Sunday, September 25, 2016

Maps for Every Occasion

It wasn't too many years ago that everywhere we went, one of the first things we bought was a street map. Years before I needed those, I was always sending off in the mail for topographic maps, as a good Boy Scout, to plan and carry out hikes wherever I happened to be living. With our lives these days being so digitized, it's a relief that cartographic resources are so freely available to us through personal computers. The kind of maps that I am able to pull up through my county's geographic information system (GIS) portal may be the truest reflection of local geospatial reality in all of cyberspace.

The type of map that has recently been most beneficial to me is a combined street, topographic, and property map. I printed a collage of these showing every house in the area around Lake Lariat at a scale convenient to paste on a foldable piece of cardboard, which I can carry wherever needed. The resultant map allows me to plan my bike rides in search of dog walkers and to track where I have found allies in my quest to improve our poop scooping score.

My foldable map also helped me to locate and size up a particular private property that is a prospect for limiting runoff into the lake through work that I hope to do as part of my Watershed Stewards Academy capstone project. After contacting the owner, I found out that the area where I hope to work is also part of an easement, which my street/topo/property map does not show. There may be other links or layers available that could have shown me this, but I suspect that there are still significant datasets that are not yet loaded into the county's GIS.

In planning this capstone project, another GIS, the Web Soil Survey, will be helpful in knowing how to treat the soil for all the plants we will be putting in, though soil tests will be performed to corroborate and refine that information.

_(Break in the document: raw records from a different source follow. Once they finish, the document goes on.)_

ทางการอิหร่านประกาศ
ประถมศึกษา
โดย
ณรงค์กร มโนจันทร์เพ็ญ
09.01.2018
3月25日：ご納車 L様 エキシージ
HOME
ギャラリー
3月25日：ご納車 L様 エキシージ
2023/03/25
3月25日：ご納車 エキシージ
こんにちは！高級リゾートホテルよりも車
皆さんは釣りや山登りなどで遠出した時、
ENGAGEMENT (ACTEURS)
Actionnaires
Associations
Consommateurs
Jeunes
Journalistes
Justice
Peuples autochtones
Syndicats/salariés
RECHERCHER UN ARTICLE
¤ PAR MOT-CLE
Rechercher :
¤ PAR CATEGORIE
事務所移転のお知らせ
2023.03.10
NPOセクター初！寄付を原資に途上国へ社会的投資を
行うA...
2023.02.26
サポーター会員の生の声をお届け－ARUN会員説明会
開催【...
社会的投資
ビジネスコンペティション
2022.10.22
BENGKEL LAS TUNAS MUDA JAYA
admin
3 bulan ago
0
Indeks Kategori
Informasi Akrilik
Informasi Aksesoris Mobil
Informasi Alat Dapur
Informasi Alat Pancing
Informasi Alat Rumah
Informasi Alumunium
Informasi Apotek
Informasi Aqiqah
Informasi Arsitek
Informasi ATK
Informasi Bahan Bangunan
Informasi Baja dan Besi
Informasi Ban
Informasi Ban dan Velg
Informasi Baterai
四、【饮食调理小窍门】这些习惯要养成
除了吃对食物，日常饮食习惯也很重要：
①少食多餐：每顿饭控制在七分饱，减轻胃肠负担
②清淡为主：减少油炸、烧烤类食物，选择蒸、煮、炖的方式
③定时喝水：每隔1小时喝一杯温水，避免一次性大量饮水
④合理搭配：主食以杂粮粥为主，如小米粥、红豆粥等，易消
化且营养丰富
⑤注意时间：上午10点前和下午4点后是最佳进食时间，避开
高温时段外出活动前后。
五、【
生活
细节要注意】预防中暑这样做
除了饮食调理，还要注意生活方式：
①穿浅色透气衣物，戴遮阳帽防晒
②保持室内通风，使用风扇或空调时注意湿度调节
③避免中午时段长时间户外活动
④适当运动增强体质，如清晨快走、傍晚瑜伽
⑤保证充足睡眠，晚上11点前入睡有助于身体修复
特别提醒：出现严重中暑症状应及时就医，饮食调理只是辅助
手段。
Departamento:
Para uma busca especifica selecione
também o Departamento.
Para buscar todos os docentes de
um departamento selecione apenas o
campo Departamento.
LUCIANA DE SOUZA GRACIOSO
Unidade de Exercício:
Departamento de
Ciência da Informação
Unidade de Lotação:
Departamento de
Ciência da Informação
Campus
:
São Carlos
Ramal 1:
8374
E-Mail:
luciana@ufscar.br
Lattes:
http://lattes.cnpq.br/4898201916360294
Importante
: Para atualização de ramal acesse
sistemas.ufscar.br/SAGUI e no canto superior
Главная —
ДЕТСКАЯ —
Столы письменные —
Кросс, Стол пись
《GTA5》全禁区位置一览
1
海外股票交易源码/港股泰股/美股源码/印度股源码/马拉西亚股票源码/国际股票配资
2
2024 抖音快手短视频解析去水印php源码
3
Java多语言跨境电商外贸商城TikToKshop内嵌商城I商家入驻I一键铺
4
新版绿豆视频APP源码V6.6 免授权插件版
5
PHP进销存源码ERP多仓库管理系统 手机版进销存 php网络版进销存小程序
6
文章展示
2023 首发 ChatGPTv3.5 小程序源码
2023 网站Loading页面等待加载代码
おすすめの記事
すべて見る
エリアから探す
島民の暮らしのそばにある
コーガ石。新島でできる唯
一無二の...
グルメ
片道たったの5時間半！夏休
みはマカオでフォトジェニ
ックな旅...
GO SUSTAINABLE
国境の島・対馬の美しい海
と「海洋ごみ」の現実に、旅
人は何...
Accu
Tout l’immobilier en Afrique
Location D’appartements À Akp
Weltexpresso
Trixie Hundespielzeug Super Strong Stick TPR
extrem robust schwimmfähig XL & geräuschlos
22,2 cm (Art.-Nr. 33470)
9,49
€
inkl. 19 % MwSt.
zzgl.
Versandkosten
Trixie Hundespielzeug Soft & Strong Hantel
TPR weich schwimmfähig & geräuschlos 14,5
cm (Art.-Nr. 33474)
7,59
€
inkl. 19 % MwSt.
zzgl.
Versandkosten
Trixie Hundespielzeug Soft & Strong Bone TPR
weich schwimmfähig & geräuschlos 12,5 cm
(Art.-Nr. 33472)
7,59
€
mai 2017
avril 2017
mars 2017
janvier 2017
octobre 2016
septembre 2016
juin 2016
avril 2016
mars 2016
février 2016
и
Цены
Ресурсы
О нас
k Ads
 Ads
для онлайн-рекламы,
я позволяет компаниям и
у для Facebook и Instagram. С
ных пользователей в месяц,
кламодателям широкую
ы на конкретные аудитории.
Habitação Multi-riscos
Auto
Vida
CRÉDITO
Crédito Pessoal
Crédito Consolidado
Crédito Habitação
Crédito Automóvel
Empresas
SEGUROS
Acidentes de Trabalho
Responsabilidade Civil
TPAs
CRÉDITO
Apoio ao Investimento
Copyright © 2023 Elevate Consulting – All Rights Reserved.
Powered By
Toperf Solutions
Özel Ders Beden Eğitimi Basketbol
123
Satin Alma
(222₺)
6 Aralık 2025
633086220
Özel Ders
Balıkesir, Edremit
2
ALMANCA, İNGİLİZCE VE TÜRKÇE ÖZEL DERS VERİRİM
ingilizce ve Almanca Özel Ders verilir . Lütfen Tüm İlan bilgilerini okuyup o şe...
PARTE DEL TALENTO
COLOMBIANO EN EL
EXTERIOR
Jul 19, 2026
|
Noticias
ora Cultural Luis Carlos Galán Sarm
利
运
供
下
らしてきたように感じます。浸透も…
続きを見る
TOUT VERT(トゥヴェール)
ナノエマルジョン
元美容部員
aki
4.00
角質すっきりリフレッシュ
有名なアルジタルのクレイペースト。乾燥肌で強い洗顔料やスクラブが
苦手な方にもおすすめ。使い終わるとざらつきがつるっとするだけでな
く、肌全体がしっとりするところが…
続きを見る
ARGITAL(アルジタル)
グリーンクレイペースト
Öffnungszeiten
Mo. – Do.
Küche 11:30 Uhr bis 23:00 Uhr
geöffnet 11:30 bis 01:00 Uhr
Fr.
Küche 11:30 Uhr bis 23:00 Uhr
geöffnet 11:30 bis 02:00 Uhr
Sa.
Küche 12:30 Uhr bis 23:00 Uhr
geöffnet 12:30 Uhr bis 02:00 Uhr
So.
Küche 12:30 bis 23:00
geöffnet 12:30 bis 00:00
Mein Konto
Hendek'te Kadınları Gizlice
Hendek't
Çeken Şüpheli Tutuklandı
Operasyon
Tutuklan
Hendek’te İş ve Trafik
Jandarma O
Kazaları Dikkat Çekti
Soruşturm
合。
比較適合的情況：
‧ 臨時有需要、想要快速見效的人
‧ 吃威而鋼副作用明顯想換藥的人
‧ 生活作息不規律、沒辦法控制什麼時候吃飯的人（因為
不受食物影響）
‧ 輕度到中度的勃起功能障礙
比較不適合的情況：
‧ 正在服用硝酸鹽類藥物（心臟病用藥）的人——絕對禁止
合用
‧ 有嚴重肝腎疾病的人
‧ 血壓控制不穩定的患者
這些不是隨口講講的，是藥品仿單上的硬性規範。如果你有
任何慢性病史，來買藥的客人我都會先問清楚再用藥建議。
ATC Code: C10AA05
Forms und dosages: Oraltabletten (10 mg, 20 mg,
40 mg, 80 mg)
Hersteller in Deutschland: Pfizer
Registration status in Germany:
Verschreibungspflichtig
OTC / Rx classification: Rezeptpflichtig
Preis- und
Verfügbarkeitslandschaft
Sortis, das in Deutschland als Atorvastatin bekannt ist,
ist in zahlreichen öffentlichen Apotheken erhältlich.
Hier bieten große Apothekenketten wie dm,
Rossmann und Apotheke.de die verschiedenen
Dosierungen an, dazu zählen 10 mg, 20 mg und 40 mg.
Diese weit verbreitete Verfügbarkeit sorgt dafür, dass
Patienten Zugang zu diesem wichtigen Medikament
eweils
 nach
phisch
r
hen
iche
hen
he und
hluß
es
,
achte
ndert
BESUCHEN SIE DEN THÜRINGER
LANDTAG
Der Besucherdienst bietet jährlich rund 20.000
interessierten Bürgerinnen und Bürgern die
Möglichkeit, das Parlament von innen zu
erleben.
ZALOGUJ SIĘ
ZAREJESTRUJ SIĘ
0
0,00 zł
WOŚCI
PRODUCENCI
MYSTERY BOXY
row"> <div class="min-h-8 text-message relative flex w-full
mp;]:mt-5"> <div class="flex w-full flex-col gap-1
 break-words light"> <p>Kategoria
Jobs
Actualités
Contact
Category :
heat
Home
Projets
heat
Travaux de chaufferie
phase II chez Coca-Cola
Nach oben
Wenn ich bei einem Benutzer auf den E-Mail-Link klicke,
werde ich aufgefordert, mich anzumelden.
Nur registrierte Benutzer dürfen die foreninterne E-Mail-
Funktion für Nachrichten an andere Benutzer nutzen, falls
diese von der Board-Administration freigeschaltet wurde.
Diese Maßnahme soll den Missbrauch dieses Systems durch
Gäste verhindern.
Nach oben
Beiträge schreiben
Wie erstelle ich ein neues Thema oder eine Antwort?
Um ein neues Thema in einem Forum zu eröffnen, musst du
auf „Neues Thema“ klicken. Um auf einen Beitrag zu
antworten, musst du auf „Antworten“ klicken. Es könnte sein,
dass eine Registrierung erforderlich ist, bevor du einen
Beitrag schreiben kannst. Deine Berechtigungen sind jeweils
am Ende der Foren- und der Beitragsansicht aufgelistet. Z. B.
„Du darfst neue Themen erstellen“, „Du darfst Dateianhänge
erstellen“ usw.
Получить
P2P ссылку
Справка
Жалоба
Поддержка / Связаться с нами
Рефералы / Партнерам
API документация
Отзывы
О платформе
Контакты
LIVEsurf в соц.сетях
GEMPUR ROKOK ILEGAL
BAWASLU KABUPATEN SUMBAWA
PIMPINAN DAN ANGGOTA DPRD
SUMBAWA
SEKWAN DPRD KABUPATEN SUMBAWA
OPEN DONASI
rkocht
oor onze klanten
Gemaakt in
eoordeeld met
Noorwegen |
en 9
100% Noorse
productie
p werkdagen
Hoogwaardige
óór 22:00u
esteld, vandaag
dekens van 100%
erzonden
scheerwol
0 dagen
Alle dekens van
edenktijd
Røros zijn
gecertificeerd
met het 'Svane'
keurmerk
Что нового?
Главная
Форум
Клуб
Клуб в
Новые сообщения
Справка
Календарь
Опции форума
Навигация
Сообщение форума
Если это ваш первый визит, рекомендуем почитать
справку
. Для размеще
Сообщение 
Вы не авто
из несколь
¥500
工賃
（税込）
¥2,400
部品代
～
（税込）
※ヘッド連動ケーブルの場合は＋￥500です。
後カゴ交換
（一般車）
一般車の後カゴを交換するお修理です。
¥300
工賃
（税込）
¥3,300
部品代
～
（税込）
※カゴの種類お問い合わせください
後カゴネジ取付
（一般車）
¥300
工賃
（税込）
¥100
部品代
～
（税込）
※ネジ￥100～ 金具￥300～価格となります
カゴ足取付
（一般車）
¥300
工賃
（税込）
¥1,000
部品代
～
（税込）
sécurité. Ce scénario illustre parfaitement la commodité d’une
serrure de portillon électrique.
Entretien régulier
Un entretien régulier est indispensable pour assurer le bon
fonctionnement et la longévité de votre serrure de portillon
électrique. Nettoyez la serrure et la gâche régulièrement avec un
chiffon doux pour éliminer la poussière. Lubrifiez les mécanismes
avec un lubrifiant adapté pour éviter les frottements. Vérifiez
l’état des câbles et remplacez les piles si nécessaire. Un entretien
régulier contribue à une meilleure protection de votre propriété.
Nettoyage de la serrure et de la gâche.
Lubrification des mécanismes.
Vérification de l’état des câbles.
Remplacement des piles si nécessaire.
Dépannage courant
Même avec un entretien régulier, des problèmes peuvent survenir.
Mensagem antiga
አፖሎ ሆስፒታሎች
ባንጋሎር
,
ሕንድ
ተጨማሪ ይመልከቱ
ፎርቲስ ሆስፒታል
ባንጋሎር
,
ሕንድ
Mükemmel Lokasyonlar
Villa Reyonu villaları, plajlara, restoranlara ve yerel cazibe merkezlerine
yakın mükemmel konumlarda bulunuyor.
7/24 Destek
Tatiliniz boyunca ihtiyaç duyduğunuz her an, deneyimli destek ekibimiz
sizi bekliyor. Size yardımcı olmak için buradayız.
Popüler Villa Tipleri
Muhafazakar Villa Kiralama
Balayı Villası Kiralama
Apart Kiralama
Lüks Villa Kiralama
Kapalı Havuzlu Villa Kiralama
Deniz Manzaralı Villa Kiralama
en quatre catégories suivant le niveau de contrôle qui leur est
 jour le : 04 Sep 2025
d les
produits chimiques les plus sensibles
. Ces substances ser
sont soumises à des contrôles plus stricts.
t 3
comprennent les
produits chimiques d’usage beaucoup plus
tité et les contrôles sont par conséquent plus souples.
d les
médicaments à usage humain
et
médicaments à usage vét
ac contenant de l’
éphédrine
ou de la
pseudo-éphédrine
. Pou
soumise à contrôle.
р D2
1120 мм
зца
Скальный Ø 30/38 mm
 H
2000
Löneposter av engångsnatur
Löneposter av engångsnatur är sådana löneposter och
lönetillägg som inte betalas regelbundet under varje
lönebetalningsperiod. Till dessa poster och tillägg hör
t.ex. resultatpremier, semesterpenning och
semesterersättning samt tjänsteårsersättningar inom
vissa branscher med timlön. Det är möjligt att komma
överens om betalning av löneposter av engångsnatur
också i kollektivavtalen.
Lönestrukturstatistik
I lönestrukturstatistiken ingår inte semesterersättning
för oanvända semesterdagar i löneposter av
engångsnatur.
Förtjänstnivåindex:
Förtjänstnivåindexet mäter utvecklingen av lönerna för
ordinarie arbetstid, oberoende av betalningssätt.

Once the project is complete, we can apply yet another map-based tool, the Stormwater Management and Restoration Tracker (SMART), to claim credit for how much this project will help the watershed. Anybody can use SMART to claim credit for particular stormwater practices that have been installed on their property. In my case, that includes four rain barrels, a rain garden, and conservation landscaping. A good way for a watershed steward to get to know how in-tune people are to stormwater management is to do a local survey in order to populate SMART for those households. This would also be a way for organizations such as the Lake Lariat Preservation Committee to track and map work done in the lake watershed to improve water quality and reduce runoff and to reach out to constituents in order to raise issues related to lake preservation.